Além disso, houve (há) uma clara falta de coordenação entre o Ministério da Saúde (MS), os Estados e os Municípios. Embora o SUS constitua um sistema organizado nos três níveis de governo, sendo claramente definidas suas competências, era de se esperar que o MS assumisse protagonismo durante a pandemia e que, em conjunto com as demais esferas de governo, coordenasse as ações e o planejamento necessário. Esse protagonismo e coordenação, no entanto, não aconteceu, dado que parte das ações necessárias implicava (e implica) o isolamento social e, caso necessário, o lockdown. Isso recebia (recebe), de parte da Presidência da República, não só rejeição como campanha ativa contrária. Para Jair Bolsonaro, a economia não pode parar, apesar de que as mortes só aumentam. O resultado disso é a coexistência de duas orientações: a de governadores e prefeitos, que por diversos motivos se posicionaram firmemente no sentido de promover o isolamento social com vista a diminuir o ritmo de contaminação; e preparar o sistema de saúde para o momento seguinte.

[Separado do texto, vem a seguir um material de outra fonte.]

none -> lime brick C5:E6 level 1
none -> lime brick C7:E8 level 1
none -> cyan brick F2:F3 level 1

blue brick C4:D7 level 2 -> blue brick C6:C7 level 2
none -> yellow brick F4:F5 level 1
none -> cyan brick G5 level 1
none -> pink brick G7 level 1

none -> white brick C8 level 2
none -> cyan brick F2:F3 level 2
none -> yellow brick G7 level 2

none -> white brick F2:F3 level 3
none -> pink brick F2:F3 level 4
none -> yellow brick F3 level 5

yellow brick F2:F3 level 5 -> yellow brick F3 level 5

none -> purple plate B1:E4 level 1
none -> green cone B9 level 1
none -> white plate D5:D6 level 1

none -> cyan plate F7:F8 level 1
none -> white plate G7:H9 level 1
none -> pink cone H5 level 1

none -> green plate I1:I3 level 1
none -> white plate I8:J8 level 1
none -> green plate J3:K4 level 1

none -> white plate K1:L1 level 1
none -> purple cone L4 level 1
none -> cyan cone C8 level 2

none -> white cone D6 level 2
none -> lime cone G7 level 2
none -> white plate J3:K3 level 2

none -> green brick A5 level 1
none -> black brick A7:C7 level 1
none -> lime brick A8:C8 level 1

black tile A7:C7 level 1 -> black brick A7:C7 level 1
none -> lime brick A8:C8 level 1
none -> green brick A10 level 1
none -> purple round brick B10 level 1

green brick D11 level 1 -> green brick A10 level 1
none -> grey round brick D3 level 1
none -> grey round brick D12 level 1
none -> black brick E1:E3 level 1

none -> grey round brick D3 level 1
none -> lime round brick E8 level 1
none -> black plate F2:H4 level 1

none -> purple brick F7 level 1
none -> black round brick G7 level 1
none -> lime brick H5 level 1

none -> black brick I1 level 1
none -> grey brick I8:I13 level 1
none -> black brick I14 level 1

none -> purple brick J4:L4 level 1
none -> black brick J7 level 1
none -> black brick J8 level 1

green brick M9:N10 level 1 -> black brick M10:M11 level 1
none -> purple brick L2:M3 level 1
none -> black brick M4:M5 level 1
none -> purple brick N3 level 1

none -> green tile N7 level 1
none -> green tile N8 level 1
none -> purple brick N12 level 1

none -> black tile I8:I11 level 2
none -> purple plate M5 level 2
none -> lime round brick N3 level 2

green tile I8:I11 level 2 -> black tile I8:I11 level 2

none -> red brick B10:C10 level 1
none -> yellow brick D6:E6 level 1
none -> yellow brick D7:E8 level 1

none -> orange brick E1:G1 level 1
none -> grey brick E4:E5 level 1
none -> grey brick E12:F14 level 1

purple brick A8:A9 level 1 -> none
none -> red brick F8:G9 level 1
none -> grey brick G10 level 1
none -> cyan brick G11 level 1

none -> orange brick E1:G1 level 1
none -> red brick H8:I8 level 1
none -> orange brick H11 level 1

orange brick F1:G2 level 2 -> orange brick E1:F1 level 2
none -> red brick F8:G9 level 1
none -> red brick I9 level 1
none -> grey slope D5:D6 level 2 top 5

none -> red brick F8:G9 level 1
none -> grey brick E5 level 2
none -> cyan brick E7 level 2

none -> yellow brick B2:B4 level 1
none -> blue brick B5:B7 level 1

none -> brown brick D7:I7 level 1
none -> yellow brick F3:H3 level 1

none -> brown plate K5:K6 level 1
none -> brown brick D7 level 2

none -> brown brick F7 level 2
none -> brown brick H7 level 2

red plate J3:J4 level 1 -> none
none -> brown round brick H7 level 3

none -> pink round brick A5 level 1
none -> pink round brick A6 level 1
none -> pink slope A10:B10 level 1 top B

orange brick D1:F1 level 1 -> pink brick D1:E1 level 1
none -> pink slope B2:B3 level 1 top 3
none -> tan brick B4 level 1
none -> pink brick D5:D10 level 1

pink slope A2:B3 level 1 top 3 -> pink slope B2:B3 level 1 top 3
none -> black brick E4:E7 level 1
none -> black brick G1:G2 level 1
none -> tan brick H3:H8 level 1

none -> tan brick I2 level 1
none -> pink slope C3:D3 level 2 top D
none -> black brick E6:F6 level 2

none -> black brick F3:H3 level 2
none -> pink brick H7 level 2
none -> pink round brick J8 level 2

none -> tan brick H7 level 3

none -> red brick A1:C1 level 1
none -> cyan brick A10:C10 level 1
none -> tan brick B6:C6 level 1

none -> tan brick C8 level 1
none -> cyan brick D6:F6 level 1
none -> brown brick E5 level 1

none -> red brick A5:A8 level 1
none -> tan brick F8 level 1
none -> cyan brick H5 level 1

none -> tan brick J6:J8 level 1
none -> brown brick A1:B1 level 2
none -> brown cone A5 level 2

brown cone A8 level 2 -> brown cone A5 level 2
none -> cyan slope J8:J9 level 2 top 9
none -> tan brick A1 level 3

Resultado disso é que, em 25/05, o número de mortos pela Covid-19 atingiu 23.473, e pelo menos 4 Estados estavam próximos ou já haviam registrado colapso de seu sistema de saúde, em que pese as medidas adotadas em alguns deles – ampliação de leitos de enfermaria e de unidades de terapia intensiva (UTIs), incorporação de leitos do setor privado ou a instituição de fila única.
As curvas de novos casos de contaminação e mortes confirmadas pela Covid-19 estão em franca ascensão. E o quadro de pobreza e de desigualdade, traço estrutural da sociedade brasileira, tem se manifestado nessa pandemia no maior número de mortos entre a população mais desfavorecida.
Entre as tarefas a serem feitas, depois que o pesadelo acabar, certamente encontram lugar prioritário o enfrentamento da desigualdade e o fortalecimento do SUS.
Rosa Maria Marques é professora titular de economia da PUC-SP e ex-presidente da SEP.
Marcelo Depieri é professor titular de economia da Universidade Paulista (Unip).